Step 401, according to the question information, identifying whether the category of the question information is a preset category, if so, executing step 402, otherwise, executing step 403.
Specifically, in step 401, whether the category of the question information is a preset category may be identified according to a text semantic identification technology or a preset question classification model, where the preset category includes any one of whether the category is a preset category, a judgment category, and a digital requirement category, that is, whether the category of the question information is any one of whether the category is a preset category, a judgment category, and a digital requirement category in step 401.
As an example, by identifying whether the text semantics of the question information includes a preset yes or no word, it is determined whether the category of the question information is a class, for example, whether the yes or no word, whether there is a word, and the word cannot be used. If the problem information is identified to contain the preset non-word, judging whether the category of the problem information is classified, otherwise, judging whether the category of the problem information is not classified.
As an example, whether the category of the question information is a judgment category is judged by identifying whether the text semantics of the question information includes a preset judgment word and a question word, for example, the judgment word may be "yes", "no", "not", "pair", "not", "presence", "absence", "yes", or the like, and the question word may be "do", "how", "wool", or the like. If the problem information is identified to contain the preset judging words and the preset doubtful words, judging that the category of the problem information is a judging category, otherwise, judging that the category of the problem information is not the judging category.
As an example, whether the category of the question information is the digital requirement category is determined by identifying whether the text semantics of the question information includes a preset number query word and a quantifier, for example, the number query word may be "several", "how many", and the quantifier may be "number", "bar", "match", "sheet", "granule", "root", and the like. If the problem information is identified to contain the preset quantity inquiry words and quantifier, the type of the problem information is judged to be the digital demand type, otherwise, the type of the problem information is judged not to be the digital demand type.
In step 401, if the type of the question information is identified as the preset type, it indicates that the core content of the answer information does not relate to the description of the method step, so that step 402 may be executed to determine that the answer information is an answer of the non-method step type. For example, if the type of the question information is identified as being classified or judged, it indicates that the core content of the answer information is based on the judgment result, and the description of the method steps is not involved, so that it can be determined that the answer information is an answer of the non-method step type. If the type of the question information is identified to be the digital requirement type, the core content of the answer information is mainly digital and does not relate to the description of the method steps, so that the answer information can be judged to be the answer of the non-method step type.
In step 401, if the type of the question information is identified as a non-default type, it indicates that the core content of the answer information may be related to the description of the method steps, and step 403 is executed for further identification and determination.
Step 402, in response to the fact that the type of the identified question information is a preset type, judging that the answer information is a non-method step type answer, and skipping to step 204.
As described above, if the type of the question information is identified as the preset type, it is indicated that the core content of the answer information does not relate to the description of the method steps, so that it can be determined that the answer information is an answer of the non-method step type. For example, if the type of the question information is identified as being classified or judged, it indicates that the core content of the answer information is based on the judgment result, and the description of the method steps is not involved, so that it can be determined that the answer information is an answer of the non-method step type. If the type of the question information is identified to be the digital requirement type, the core content of the answer information is mainly digital and does not relate to the description of the method steps, so that the answer information can be judged to be the answer of the non-method step type.
Step 403, in response to the fact that the type of the identified question information is a non-preset type, according to the answer information, identifying whether the answer information includes a plurality of continuous step identifiers, if so, executing step 404, otherwise, executing step 405.

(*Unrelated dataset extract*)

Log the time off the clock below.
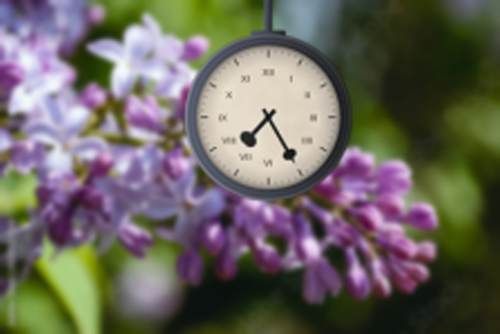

For the description of step 403, reference may be made to the description of step 301 above, and details are not repeated here.
Step 404, in a case that it is recognized that the answer information includes a plurality of consecutive step identifiers, it is determined that the answer information is a suspected method step type answer, and step 2022 is skipped.
For the description of step 404, reference may be made to the description of step 302 above, and details are not repeated here.
Step 405, under the condition that the answer information is identified not to contain a plurality of continuous step identifications, judging that the answer information is a non-method step type answer, and skipping to step 204.
For the description of step 405, reference may be made to the description of step 303 above, and details are not repeated here.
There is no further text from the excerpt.